Wolle - ein Rohstoff der Natur
- Die Fähigkeit der Wollfaser zur Wasseraufnahme bei einer Temperatur von 21°C beträgt 15-17%.
- Der Quellwert der Wollfaser beträgt ca. 40-45%.
- Die Wollfaser kann Temperaturen bis ca. 150°C bei trockener Umgebung unbeschadet überstehen.

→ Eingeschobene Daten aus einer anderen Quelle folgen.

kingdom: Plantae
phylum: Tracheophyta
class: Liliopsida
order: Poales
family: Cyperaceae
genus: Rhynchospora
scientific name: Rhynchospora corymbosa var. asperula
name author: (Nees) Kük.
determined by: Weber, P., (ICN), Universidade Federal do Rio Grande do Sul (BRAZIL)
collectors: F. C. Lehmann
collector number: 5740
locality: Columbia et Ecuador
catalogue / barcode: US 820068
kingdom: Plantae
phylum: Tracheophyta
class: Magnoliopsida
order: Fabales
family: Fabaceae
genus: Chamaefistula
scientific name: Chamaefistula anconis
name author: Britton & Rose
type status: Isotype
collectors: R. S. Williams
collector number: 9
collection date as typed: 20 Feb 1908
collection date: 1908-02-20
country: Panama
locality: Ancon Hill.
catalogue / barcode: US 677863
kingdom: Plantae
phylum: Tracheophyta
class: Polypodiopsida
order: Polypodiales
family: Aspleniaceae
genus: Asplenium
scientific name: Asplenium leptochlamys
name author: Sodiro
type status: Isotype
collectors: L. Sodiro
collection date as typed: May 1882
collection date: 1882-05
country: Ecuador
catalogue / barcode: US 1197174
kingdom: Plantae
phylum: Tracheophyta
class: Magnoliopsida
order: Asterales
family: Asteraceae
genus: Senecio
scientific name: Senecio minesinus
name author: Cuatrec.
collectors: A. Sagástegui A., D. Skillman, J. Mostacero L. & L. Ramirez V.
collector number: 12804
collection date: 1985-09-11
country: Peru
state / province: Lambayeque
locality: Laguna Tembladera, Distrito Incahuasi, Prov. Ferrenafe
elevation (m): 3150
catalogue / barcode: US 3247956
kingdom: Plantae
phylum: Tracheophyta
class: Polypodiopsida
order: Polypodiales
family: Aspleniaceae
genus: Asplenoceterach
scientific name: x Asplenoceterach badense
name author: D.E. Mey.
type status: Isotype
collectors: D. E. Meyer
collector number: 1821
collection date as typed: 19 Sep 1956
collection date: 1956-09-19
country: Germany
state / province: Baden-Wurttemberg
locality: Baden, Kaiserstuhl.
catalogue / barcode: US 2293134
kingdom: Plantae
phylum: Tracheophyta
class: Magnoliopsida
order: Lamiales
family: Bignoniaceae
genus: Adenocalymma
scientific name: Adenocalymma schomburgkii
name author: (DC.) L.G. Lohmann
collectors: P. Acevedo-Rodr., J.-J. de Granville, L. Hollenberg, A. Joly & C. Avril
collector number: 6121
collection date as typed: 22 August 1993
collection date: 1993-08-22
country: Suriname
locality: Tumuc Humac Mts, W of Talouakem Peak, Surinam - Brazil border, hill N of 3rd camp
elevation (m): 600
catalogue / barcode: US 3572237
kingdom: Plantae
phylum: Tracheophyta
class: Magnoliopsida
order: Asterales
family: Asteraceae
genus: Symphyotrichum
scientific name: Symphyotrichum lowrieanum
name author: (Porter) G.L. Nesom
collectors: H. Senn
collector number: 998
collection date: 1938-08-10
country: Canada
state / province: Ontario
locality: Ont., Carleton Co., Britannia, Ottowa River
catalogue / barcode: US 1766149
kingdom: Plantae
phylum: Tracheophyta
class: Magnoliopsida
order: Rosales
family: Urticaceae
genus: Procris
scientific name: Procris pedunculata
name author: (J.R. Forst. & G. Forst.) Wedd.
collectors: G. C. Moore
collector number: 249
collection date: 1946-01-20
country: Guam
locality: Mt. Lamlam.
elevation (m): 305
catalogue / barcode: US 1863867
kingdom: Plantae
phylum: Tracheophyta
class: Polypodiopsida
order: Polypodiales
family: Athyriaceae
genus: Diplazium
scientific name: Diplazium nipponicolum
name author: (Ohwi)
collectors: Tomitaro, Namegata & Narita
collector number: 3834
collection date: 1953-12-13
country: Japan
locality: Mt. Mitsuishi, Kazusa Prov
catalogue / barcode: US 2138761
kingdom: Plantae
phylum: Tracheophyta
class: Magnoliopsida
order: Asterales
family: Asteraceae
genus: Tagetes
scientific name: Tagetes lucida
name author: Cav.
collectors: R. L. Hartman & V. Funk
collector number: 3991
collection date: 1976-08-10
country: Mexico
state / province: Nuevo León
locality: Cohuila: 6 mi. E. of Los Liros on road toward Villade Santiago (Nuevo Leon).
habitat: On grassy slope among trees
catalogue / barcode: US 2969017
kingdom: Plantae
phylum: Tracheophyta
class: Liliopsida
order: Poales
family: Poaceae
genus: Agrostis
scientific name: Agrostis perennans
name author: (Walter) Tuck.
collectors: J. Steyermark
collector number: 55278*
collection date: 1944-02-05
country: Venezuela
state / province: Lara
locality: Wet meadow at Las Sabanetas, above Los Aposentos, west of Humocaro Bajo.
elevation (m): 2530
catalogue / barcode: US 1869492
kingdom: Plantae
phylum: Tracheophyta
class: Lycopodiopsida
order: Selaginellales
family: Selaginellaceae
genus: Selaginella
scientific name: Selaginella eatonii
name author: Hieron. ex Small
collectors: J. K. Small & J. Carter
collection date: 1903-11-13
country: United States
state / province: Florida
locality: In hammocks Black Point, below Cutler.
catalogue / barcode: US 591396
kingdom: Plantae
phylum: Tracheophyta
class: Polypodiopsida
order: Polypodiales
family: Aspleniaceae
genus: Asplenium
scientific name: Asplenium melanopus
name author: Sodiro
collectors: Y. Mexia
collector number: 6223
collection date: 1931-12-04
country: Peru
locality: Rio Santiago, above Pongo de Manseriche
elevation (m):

- Die Struktur der Wollfaser wird bei 250°C zerstört.
- Ab 590°C kann Wolle sich selbst entflammen.
- Die Faserstabilität ist in heißem Wasser stark vom pH-Wert abhängig.
- Die größte Faserstabilität liegt bei einem ph-Wert von 4,9.
- Die Wollfaser ist relativ säurebeständig.
- Sie hydrolysiert beim Kochen mit verd. Laugen zu Amino-
säuren, Fettsäuren, Ammoniak und Schwefelwasserstoff.
Chemische Eigenschaften
Wolle als Proteinfaser kann den Luftschadstoff Formaldehyd chemisch binden und in für den Menschen ungefährliche
Bestandteile zerlegen (z.B. Wasser).
Der Mensch verbringt 90% seiner Zeit in geschlossenen Räumen! Man schätzt, dass in 10% der Räume der Grenzwert für Formaldehyd überschritten wird. Unabhängig von der Formaldehydkonzentration im Raum sowie der Luftfreuchtigkeit, bindet die Wolle das Formaldehyd chemisch und reinigt somit die Raumluft.
Quelle: "Die Wolle - Ein Sorbens für proteinaktive Luftschadstoffe", DWI e.V. Aachen, AIF-Forschungsprojekt Nr. 13150 N1, "Einsatz von Wolle im Innenraumbereich zur Verbesserung der Luftqualität".